• _Using the information_:
(a) Decide whether each statement below agrees with the text on building training data, answering yes or no and quoting the words of the text that settle it: (i) For math, naturalness matters more than correctness. (ii) The suggested hand-written seed set for grammar tutoring holds 100 to 300 examples. (iii) The example generation prompt asks for five examples from each source passage.
(b) Print the part of the text on building training data starting with "Math is different." and going on through "5. sample-review.".

• _Document passage_:
□ □ □ □ □ □ □
For grammar tutoring, I would make at least a small hand-written seed set.

Something like:

100-300 excellent grammar tutor examples

Then use those as few-shot examples for the teacher LLM.


7. Student support data

For student support, raw educational text is very useful.

Convert passages into tasks like:

Task Input Output
explain simply passage simple explanation
summarize passage short Persian summary
give examples concept 2-3 examples
make exercise passage student exercise
answer misconception wrong student answer correction
scaffold hard question step-by-step hint
quiz lesson passage short quiz
compare concepts two concepts explanation of difference

Example generation prompt:

You are building SFT data for an Iranian Persian student assistant.

Source passage:
<passage>

Create 5 examples:
1. simple explanation
2. summary
3. example-based explanation
4. student misconception correction
5. mini quiz

Rules:
- Use natural Iranian Persian.
- Do not add facts outside the passage unless clearly common knowledge.
- Keep answers short enough for a small model.
- Do not create very long chain-of-thought.
- Return JSONL.

The “short enough for a small model” rule matters. A 0.8B model may not benefit from very long, complex answers early.


8. Math reasoning: do not rely only on raw Persian text

Math is different.

For math SFT, correctness matters more than naturalness.

I would not generate math examples only from raw Persian text. Instead:

  1. generate or translate school-grade math problems,
  2. solve them with a reliable solver or teacher model,
  3. verify the answer,
  4. write a Persian explanation,
  5. sample-review.

Relevant examples:

  • GSM8K is a classic school-grade math word-problem dataset.
  • OpenMathInstruct generated large math instruction data with code-interpreter-style solutions.
  • MAmmoTH / MathInstruct is another important math instruction tuning example.

For your use case, I would make Persian school-grade math as a separate dataset family.
□ □ □ □ □ □ □
• _Data supplied_:

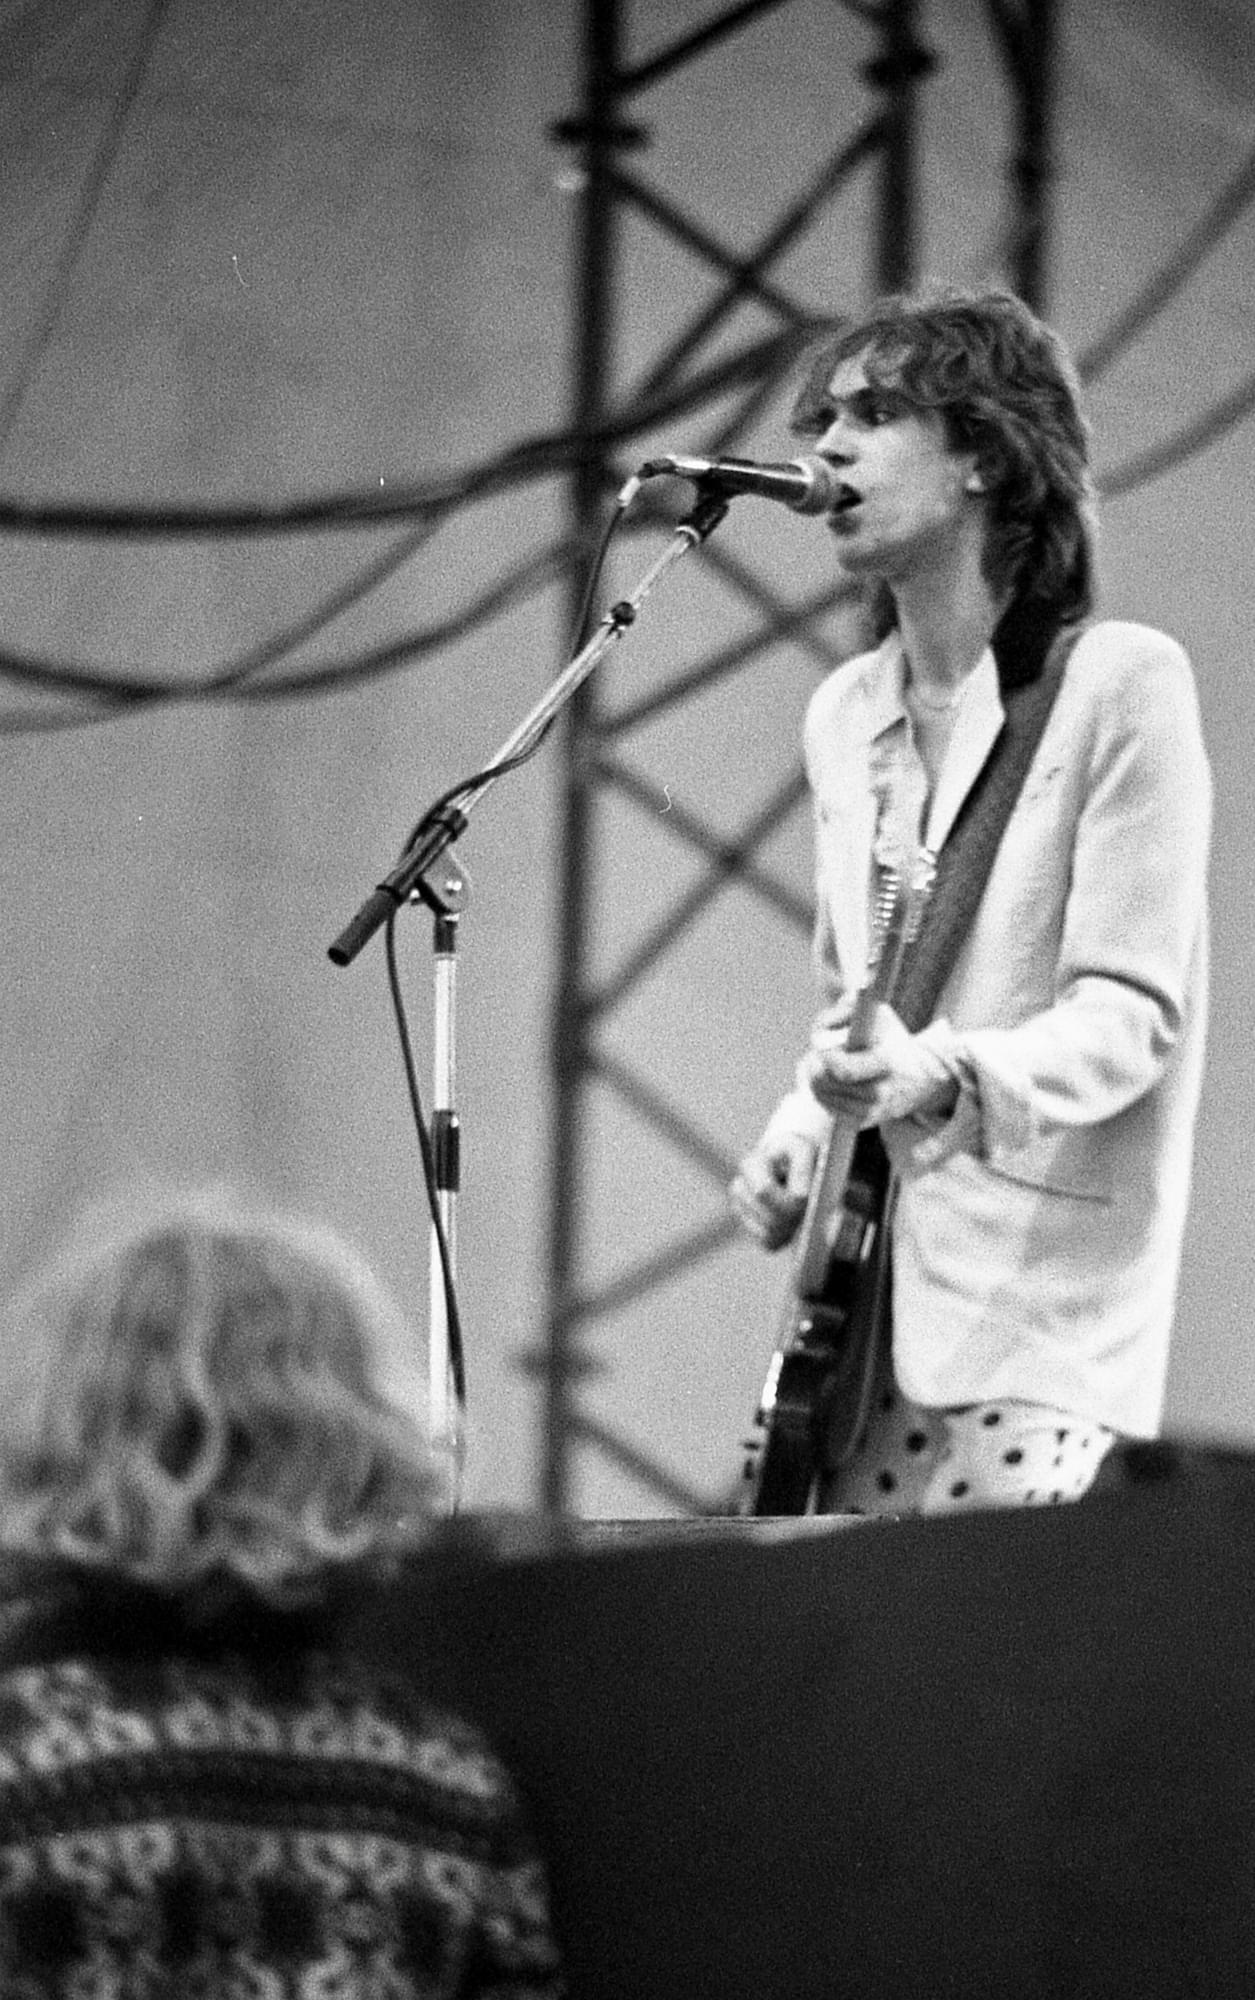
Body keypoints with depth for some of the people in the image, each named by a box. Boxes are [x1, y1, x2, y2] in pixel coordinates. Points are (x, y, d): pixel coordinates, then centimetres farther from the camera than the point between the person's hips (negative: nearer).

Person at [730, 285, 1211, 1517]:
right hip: (861, 1287, 7)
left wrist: (944, 1073, -28)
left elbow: (1134, 1013, -13)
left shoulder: (1121, 686, -7)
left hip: (1032, 1320, -7)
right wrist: (796, 1142, 5)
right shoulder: (844, 717, 15)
□ □ □ □ □ □ □
• _Task-by-task answers_:
(a)
(i) No: "For math SFT, correctness matters more than naturalness."
(ii) Yes: "100-300 excellent grammar tutor examples"
(iii) Yes: "Create 5 examples:"

(b)
Math is different.

For math SFT, correctness matters more than naturalness.

I would not generate math examples only from raw Persian text. Instead:

  1. generate or translate school-grade math problems,
  2. solve them with a reliable solver or teacher model,
  3. verify the answer,
  4. write a Persian explanation,
  5. sample-review.